### Assigned task
In the data below, begin at the line with "wrist: (207, 391)" and stop after the line with "ring tip: (241, 208)"; output those lines exactly and no pictures.

[Records to use — start]

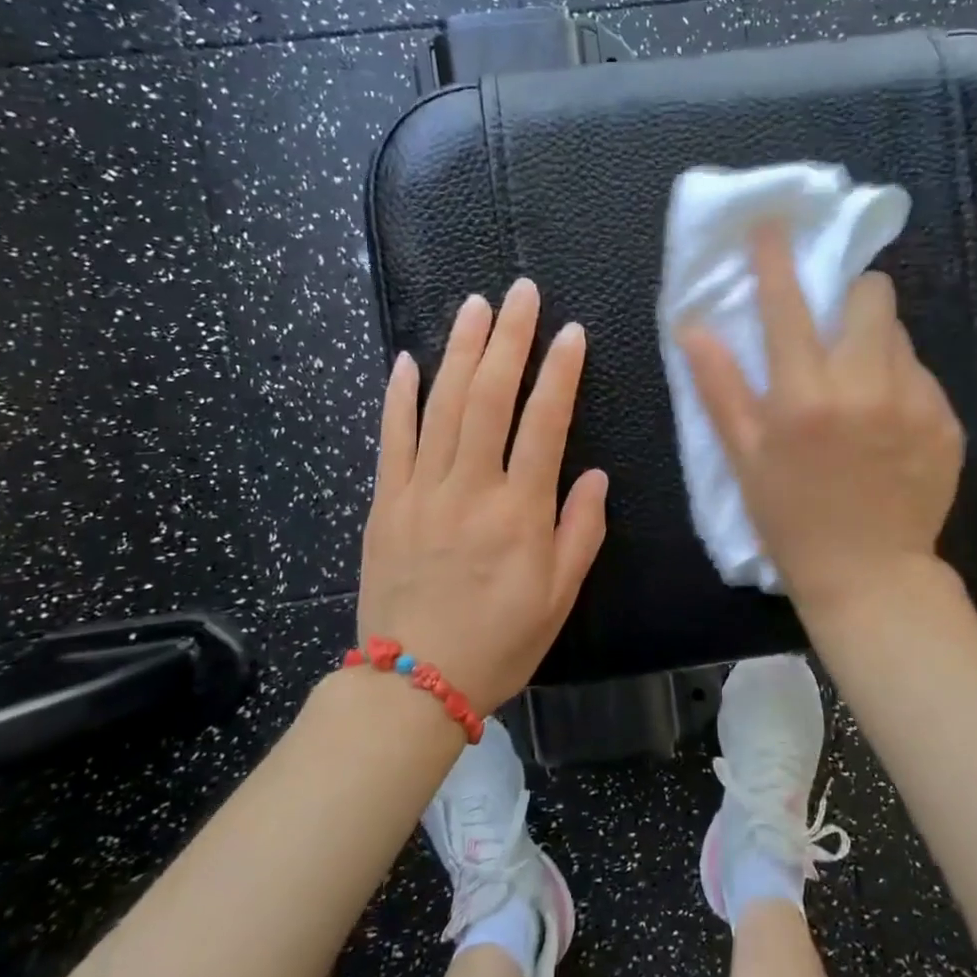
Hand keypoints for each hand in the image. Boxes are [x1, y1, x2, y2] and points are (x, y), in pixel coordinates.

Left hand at [357, 279, 608, 711]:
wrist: (413, 683)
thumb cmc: (500, 642)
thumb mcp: (560, 596)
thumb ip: (580, 531)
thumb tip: (593, 474)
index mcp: (520, 512)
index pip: (543, 423)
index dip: (559, 372)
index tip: (571, 332)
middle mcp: (470, 488)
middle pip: (488, 397)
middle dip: (508, 338)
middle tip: (520, 293)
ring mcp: (420, 491)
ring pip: (440, 405)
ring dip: (459, 350)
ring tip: (474, 305)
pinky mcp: (384, 502)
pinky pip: (391, 438)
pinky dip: (398, 395)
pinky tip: (406, 357)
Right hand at [679, 221, 964, 617]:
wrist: (870, 576)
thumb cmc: (791, 519)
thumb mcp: (745, 458)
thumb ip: (720, 387)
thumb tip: (692, 327)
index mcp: (805, 396)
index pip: (787, 305)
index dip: (776, 257)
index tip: (773, 223)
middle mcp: (865, 387)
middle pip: (871, 296)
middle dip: (850, 297)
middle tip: (834, 330)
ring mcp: (916, 402)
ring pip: (899, 334)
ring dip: (874, 343)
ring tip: (860, 387)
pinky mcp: (948, 421)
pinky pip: (922, 375)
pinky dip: (900, 383)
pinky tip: (887, 426)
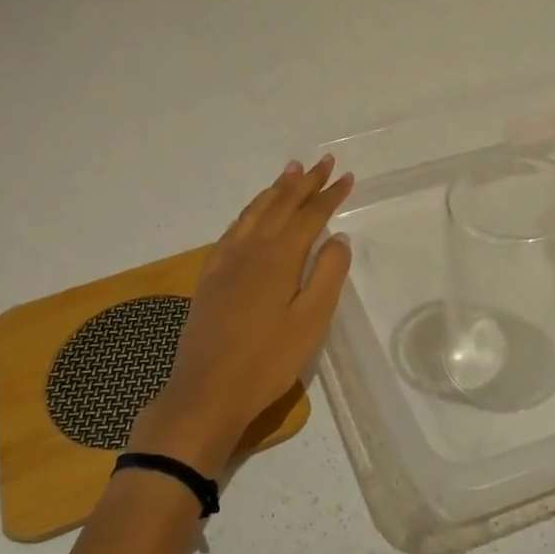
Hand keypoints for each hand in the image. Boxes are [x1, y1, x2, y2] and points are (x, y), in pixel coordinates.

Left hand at [127, 156, 354, 479]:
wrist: (207, 391)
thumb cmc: (268, 360)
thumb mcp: (311, 321)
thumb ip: (328, 274)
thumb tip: (337, 238)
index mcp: (279, 257)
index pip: (310, 215)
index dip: (330, 195)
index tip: (346, 176)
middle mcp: (251, 248)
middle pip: (281, 204)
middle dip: (304, 182)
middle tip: (323, 162)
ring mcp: (226, 260)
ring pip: (254, 212)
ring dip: (275, 189)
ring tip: (290, 171)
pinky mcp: (210, 275)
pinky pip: (233, 229)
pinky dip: (250, 211)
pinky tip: (253, 214)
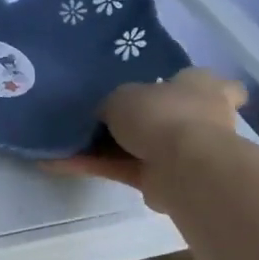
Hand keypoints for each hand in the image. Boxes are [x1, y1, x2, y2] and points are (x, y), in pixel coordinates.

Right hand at [52, 69, 245, 212]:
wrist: (182, 166)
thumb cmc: (161, 114)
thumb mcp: (121, 95)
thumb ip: (112, 104)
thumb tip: (105, 115)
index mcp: (199, 85)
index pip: (190, 80)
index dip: (166, 82)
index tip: (137, 87)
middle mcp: (196, 117)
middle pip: (158, 115)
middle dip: (129, 120)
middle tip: (94, 116)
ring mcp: (182, 151)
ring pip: (136, 146)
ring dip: (102, 148)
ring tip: (63, 142)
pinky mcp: (162, 179)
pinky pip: (122, 169)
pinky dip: (94, 166)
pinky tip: (59, 163)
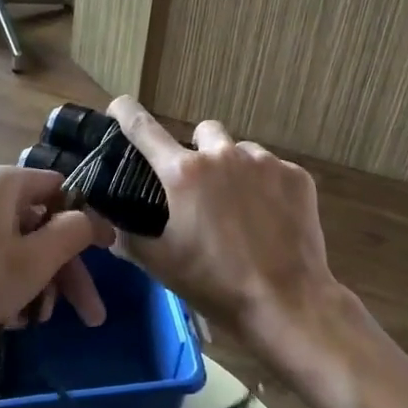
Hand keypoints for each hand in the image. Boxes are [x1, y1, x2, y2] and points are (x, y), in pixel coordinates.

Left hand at [0, 166, 111, 352]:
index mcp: (5, 183)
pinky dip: (6, 284)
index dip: (86, 223)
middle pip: (40, 226)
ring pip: (16, 246)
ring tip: (33, 323)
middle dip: (64, 272)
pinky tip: (5, 320)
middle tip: (87, 316)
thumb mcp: (34, 260)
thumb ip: (73, 233)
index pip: (62, 190)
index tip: (104, 257)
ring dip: (36, 284)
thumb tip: (92, 220)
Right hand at [107, 96, 342, 350]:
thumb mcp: (161, 264)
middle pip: (203, 132)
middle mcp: (223, 154)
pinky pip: (273, 169)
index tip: (119, 106)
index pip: (144, 128)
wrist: (287, 302)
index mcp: (184, 173)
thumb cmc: (216, 284)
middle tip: (201, 188)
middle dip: (199, 151)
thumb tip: (110, 226)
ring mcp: (264, 161)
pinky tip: (271, 218)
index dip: (126, 113)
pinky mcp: (296, 174)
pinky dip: (267, 186)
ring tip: (241, 208)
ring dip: (235, 169)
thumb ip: (129, 238)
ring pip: (241, 150)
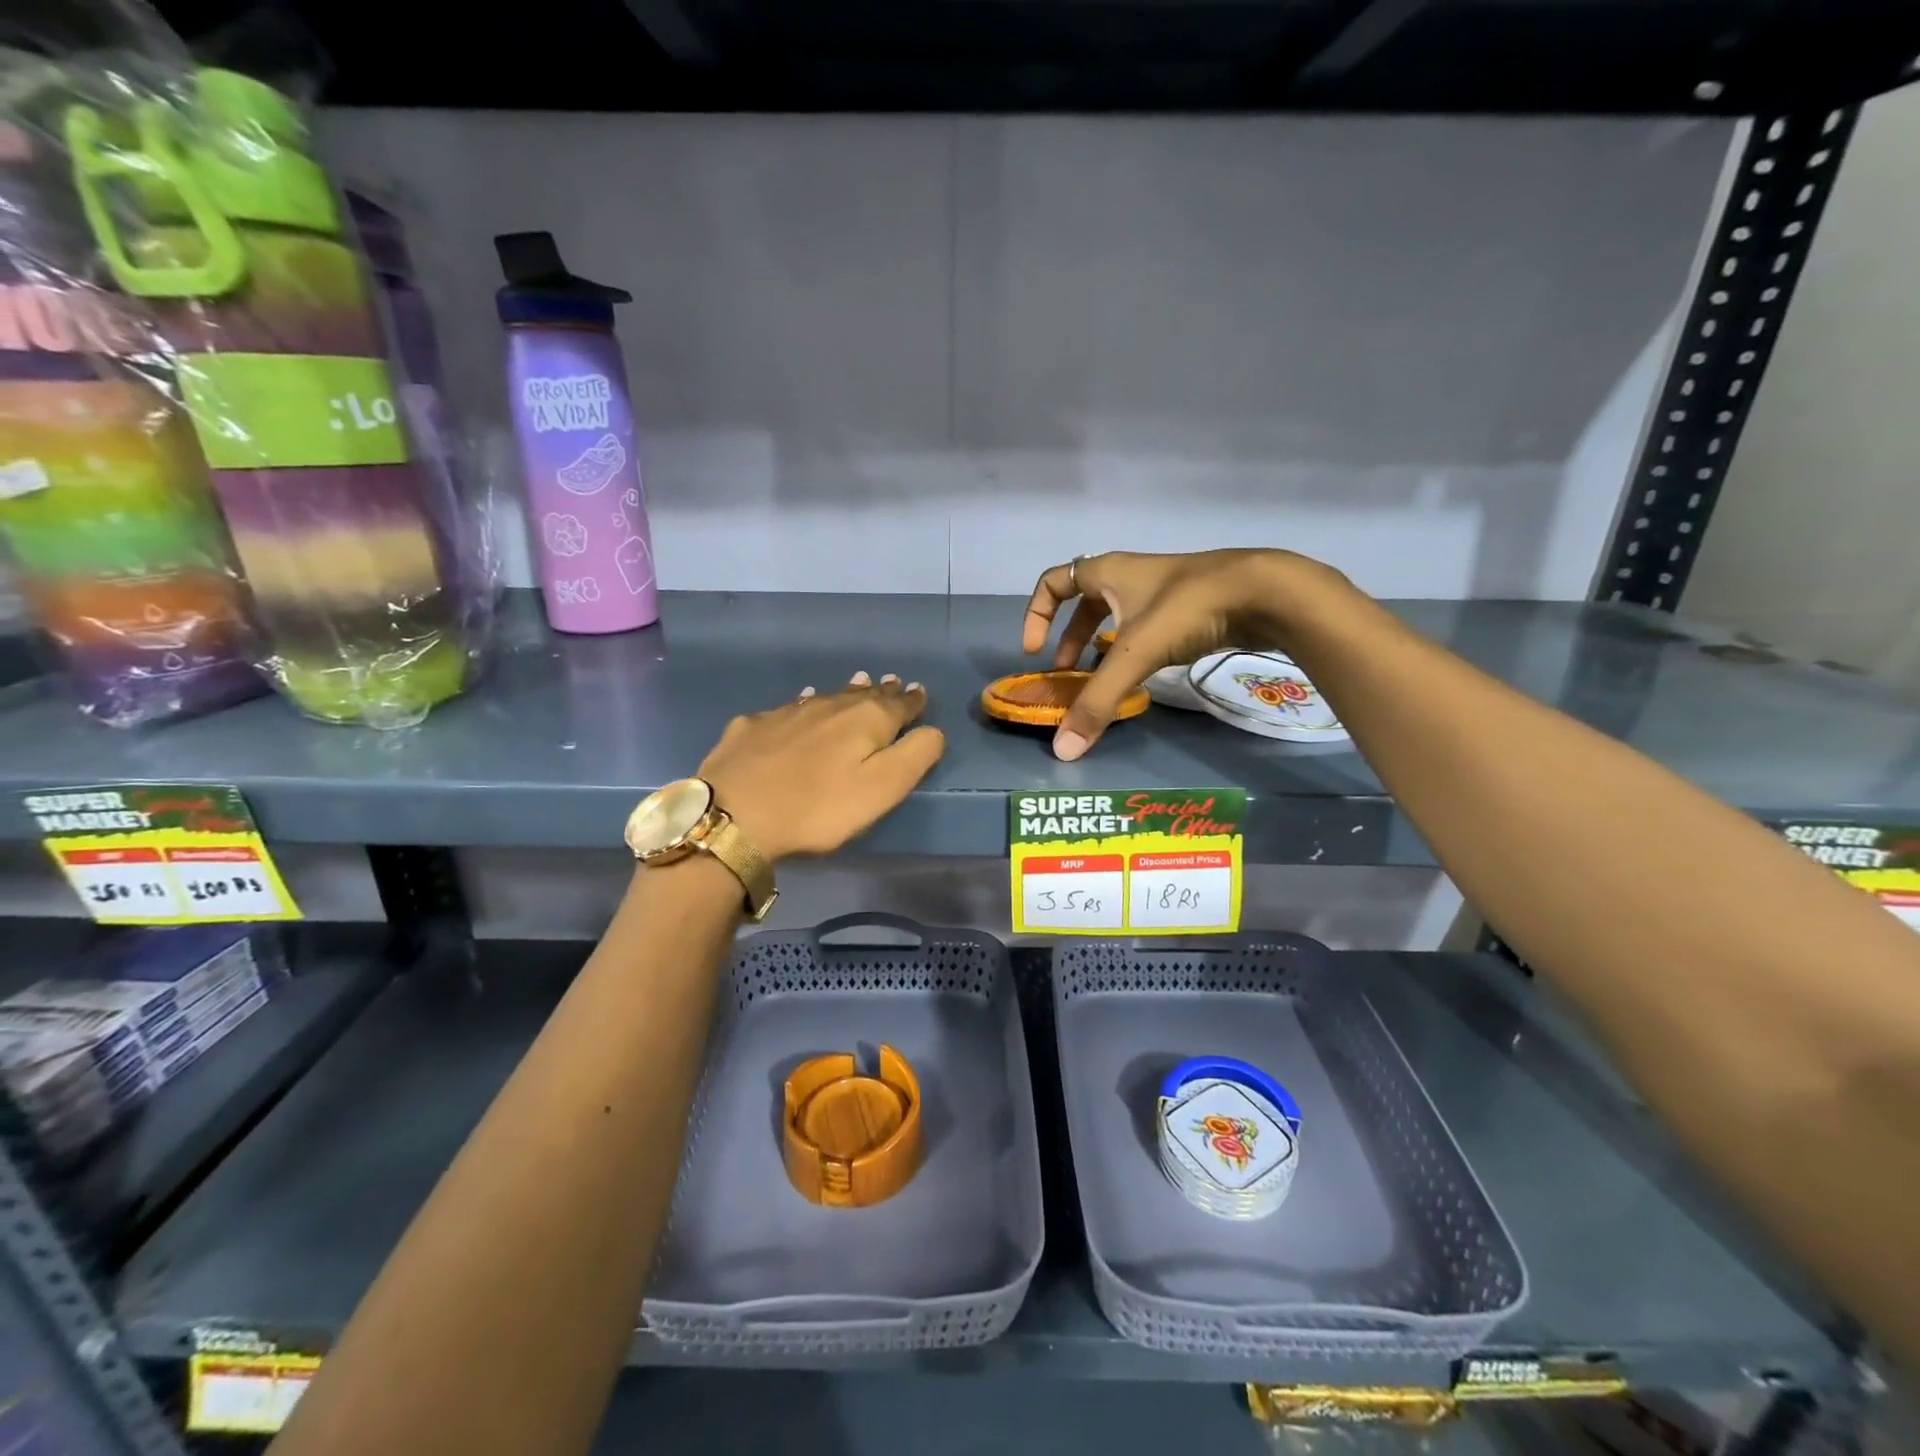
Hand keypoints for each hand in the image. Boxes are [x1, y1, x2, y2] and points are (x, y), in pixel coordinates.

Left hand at [699, 672, 944, 860]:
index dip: (912, 700)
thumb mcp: (883, 789)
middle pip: (862, 694)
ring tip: (858, 683)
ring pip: (826, 695)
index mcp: (866, 721)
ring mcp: (787, 712)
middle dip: (881, 690)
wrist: (735, 814)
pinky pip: (789, 706)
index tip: (919, 692)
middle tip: (892, 682)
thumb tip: (932, 729)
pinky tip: (799, 704)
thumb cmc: (819, 808)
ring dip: (846, 691)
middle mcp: (829, 706)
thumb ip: (915, 755)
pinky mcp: (753, 726)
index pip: (899, 704)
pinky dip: (803, 703)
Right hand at [1023, 549, 1337, 759]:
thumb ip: (1097, 701)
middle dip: (1069, 638)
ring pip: (1116, 617)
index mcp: (1107, 573)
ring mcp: (1161, 593)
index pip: (1053, 581)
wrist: (1264, 592)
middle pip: (1083, 603)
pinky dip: (1132, 650)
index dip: (1035, 614)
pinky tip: (1139, 677)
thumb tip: (1062, 750)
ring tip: (1099, 679)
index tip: (1034, 650)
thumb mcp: (1134, 654)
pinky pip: (1144, 629)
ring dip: (1100, 646)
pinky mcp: (1186, 609)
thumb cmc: (1187, 609)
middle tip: (1065, 671)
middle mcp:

[Records to use — finish]

### Output of the task
wrist: (207, 391)
thumb cmc: (268, 360)
thumb mcp: (311, 321)
thumb ip: (328, 274)
thumb tip: (337, 238)
index mcp: (279, 257)
index pip: (310, 215)
index dip: (330, 195)
index tip: (346, 176)
middle mcp: (251, 248)
middle pip: (281, 204)
middle dip: (304, 182)
middle tip: (323, 162)
ring mcp: (226, 260)
ring pip: (254, 212)
ring dip: (275, 189)
ring tip: (290, 171)
pinky mcp: (210, 275)
pinky pip: (233, 229)
pinky dip: (250, 211)
pinky tip: (253, 214)
Hand keypoints for each hand in the image. Boxes are [x1, y1, x2, y2] and points are (x, y), in pixel coordinates.

Right hand at [52, 69, 245, 212]:
wrist: (182, 166)
thumb cmc: (161, 114)
thumb mcp: (121, 95)
thumb ip: (112, 104)
thumb tip: (105, 115)
index mcp: (199, 85)
index pip: (190, 80)
index dip: (166, 82)
index tip: (137, 87)
middle mcp: (196, 117)
middle pip: (158, 115)
middle dip: (129, 120)
middle tip: (94, 116)
ring mcp: (182, 151)
ring pip: (136, 146)
ring dip: (102, 148)
ring tip: (63, 142)
pinky mcp: (162, 179)
pinky pip: (122, 169)
pinky dip: (94, 166)
pinky tip: (59, 163)
Hand keypoints for each hand in the image. Boxes are [x1, y1, x2, y2] and points are (x, y), in pixel coordinates.

Left hand at [0, 166, 111, 352]:
index mcp: (5, 183)
pinky dip: (6, 284)
index dip: (86, 223)
middle pip: (40, 226)
ring pip: (16, 246)
ring tip: (33, 323)
middle dip: (64, 272)
pinky tip: (5, 320)
middle tip: (87, 316)
thumb mcp: (34, 260)
thumb ip: (73, 233)
index pip: (62, 190)
index tip: (104, 257)
ring dip: (36, 284)
thumb tip: (92, 220)
Right hand at [107, 96, 342, 350]:
thumb mcp: (161, 264)
middle pip: (203, 132)
middle mcp: (223, 154)
pinky pip: (273, 169)
index tip: (119, 106)
index pip: (144, 128)
wrist: (287, 302)
index mcp: (184, 173)
thumb cmc: (216, 284)
middle tip: (201, 188)
middle dip: (199, 151)
thumb tip: (110, 226)
ring mcp: (264, 161)
pinky tip: (271, 218)
index dip: (126, 113)
pinky mcp: (296, 174)
pinky dip: (267, 186)
ring tip: (241, 208)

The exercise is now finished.